Q5: What challenges did you face while building an Agentic AI system?

My Answer:

  • Tool Chaining Failures: Sometimes APIs returned unexpected data, breaking the chain.
    • Solution: Added fallback strategies and test harnesses.
  • Hallucinations in LLM reasoning:
    • Solution: Combined RAG (Retrieval Augmented Generation) with fact-check steps before executing actions.

The interviewer was impressed with this answer and said: “We need candidates who can anticipate and solve such real-world problems.”


Q6: Which frameworks would you use today to build Agentic AI and why?

My Answer:

  • LangGraph (by LangChain) → For multi-step workflows.
  • Auto-GPT → For quick prototypes.
  • CrewAI → For multi-agent collaboration.
  • OpenAI’s Function Calling → To tie LLM reasoning with APIs.

Q7: How does Agentic AI handle memory differently from AI Agents?

My Answer:

  • AI Agents: Stateless or store only session-level context.
  • Agentic AI:
    • Uses long-term memory (Vector DBs like Pinecone).
    • Maintains episodic memory across sessions.

Q8: What is the role of Thought-Action-Reflection loops in Agentic AI?

My Answer:

  • Thought: Plan what to do.
  • Action: Execute API calls, tools, etc.
  • Reflection: Analyze outcomes and decide next steps.

This loop allows self-correction and adaptive reasoning, making Agentic AI more human-like.


Q9: How would you prevent an Agentic AI system from taking unintended actions?

My Answer:

  • Set strict permissions for API access.
  • Add human-in-the-loop checkpoints for critical decisions.
  • Use Guardrails AI or OpenAI Moderation API for safety layers.

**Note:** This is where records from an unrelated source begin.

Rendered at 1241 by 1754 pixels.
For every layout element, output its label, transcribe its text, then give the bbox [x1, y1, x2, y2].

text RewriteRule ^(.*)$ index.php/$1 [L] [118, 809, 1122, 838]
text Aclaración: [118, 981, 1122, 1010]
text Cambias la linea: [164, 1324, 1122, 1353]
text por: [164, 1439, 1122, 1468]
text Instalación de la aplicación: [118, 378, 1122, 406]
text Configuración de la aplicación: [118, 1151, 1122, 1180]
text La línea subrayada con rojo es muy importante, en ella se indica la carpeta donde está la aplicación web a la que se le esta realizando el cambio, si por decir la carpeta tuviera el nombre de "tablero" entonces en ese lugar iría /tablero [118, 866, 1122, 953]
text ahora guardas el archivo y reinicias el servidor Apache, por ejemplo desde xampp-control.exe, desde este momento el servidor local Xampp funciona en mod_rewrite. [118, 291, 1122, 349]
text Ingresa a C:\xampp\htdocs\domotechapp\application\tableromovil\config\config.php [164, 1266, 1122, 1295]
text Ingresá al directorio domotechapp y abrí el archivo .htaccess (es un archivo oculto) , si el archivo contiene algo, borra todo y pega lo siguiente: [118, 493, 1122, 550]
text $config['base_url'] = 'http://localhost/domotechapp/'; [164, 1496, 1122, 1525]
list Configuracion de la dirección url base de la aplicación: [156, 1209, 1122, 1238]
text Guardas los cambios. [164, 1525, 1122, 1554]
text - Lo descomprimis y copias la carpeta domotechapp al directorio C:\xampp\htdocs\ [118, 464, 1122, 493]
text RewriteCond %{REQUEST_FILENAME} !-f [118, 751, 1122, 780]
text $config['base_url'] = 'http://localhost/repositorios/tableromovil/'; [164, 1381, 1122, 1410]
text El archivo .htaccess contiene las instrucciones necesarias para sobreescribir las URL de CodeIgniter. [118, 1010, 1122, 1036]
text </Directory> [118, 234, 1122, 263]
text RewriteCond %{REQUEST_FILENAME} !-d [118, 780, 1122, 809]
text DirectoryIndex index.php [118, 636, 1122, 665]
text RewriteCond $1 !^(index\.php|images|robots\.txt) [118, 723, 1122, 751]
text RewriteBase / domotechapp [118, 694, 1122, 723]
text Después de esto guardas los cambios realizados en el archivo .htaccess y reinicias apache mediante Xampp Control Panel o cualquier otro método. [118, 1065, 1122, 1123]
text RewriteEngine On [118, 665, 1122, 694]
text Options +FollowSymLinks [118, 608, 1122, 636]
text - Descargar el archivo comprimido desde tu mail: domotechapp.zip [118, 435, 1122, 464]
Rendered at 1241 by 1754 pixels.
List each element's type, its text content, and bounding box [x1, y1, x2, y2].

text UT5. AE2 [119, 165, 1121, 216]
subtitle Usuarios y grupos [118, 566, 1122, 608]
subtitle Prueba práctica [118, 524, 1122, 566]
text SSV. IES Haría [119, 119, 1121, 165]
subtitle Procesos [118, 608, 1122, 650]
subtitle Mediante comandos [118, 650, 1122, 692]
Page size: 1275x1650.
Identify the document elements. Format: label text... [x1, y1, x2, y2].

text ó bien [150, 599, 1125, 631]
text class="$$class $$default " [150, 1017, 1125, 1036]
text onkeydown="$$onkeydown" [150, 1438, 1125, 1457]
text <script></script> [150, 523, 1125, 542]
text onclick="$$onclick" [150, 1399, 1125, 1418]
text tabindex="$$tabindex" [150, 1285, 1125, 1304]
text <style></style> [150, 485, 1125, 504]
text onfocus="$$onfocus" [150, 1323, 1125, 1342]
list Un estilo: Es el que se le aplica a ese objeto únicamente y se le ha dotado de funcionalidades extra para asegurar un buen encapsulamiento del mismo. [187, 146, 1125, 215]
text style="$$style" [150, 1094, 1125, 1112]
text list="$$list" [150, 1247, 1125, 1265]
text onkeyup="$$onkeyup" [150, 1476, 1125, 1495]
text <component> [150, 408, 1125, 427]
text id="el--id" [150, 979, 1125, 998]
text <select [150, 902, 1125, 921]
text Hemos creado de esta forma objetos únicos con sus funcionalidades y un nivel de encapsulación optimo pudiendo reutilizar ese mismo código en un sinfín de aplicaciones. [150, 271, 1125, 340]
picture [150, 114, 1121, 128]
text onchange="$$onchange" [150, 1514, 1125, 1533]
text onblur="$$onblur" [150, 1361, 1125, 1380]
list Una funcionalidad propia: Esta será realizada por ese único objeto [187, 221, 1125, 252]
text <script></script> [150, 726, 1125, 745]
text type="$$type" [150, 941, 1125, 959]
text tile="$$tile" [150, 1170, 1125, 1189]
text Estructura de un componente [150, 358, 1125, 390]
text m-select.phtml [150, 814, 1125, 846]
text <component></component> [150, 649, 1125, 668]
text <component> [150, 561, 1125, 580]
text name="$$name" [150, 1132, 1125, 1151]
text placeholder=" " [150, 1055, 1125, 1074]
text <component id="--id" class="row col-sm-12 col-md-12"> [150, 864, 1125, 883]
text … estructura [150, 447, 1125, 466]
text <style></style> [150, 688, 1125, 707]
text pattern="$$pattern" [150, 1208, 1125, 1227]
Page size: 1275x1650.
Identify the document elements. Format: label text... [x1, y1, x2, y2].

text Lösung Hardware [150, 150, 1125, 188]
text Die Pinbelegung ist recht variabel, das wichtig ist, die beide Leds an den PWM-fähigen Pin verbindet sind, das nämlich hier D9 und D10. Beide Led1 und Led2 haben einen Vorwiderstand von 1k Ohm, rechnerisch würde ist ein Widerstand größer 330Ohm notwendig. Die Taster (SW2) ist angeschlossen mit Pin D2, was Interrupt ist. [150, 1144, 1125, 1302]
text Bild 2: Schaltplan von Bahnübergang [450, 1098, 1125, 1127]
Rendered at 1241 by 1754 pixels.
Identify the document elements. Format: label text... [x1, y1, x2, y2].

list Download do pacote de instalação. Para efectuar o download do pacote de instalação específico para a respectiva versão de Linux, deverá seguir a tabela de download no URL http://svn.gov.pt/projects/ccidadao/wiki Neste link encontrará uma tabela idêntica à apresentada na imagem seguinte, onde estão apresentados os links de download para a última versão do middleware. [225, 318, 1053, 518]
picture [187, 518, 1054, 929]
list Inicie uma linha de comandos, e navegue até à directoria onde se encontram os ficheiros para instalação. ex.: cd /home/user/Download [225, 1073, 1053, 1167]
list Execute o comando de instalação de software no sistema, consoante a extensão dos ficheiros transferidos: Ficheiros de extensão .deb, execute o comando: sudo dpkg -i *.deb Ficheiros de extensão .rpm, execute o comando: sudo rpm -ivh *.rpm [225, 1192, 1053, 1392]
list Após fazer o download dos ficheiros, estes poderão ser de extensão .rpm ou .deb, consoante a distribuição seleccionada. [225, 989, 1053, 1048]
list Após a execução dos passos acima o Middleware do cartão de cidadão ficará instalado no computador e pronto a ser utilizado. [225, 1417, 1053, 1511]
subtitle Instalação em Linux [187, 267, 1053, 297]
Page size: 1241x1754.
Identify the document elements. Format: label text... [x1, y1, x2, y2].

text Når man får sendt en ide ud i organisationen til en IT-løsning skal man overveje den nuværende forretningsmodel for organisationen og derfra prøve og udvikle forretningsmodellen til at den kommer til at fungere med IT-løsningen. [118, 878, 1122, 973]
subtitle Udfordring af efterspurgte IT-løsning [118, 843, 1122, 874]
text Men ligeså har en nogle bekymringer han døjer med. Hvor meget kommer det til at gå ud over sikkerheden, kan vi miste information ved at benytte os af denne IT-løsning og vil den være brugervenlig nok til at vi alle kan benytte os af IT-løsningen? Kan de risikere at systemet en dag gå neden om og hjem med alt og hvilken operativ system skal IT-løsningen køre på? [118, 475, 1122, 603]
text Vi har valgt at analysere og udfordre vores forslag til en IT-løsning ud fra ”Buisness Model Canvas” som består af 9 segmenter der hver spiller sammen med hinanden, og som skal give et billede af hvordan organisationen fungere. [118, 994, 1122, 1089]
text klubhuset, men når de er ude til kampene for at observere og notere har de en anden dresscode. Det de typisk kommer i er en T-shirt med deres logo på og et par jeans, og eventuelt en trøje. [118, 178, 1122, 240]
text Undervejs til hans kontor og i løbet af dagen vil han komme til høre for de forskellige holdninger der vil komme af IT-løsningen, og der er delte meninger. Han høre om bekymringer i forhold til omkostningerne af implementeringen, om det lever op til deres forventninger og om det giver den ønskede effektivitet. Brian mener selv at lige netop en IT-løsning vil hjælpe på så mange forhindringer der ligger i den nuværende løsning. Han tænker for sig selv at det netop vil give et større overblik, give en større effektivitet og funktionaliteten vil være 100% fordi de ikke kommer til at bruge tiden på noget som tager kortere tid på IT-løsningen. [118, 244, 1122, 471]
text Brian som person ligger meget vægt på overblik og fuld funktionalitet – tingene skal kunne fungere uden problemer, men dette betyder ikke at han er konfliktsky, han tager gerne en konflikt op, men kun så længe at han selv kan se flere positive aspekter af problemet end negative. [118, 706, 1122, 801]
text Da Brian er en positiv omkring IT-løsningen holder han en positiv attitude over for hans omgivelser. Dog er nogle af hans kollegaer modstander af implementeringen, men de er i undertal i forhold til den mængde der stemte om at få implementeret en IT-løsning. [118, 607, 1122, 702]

Q10: If given a chance, how would you apply Agentic AI in Accenture’s enterprise ecosystem?

My Answer:

  • Finance: Automate invoice reconciliation.
  • HR: End-to-end onboarding workflows.
  • IT: Autonomous troubleshooting bots for employee queries.

I also proposed integrating Accenture’s internal tools (like myWizard) with Agentic AI for enhanced automation.


Key Takeaways for Gen AI Candidates

Back up your answers with real projects from your resume.
Learn frameworks like LangChain and LangGraph.
Prepare challenges + solutions to show practical expertise.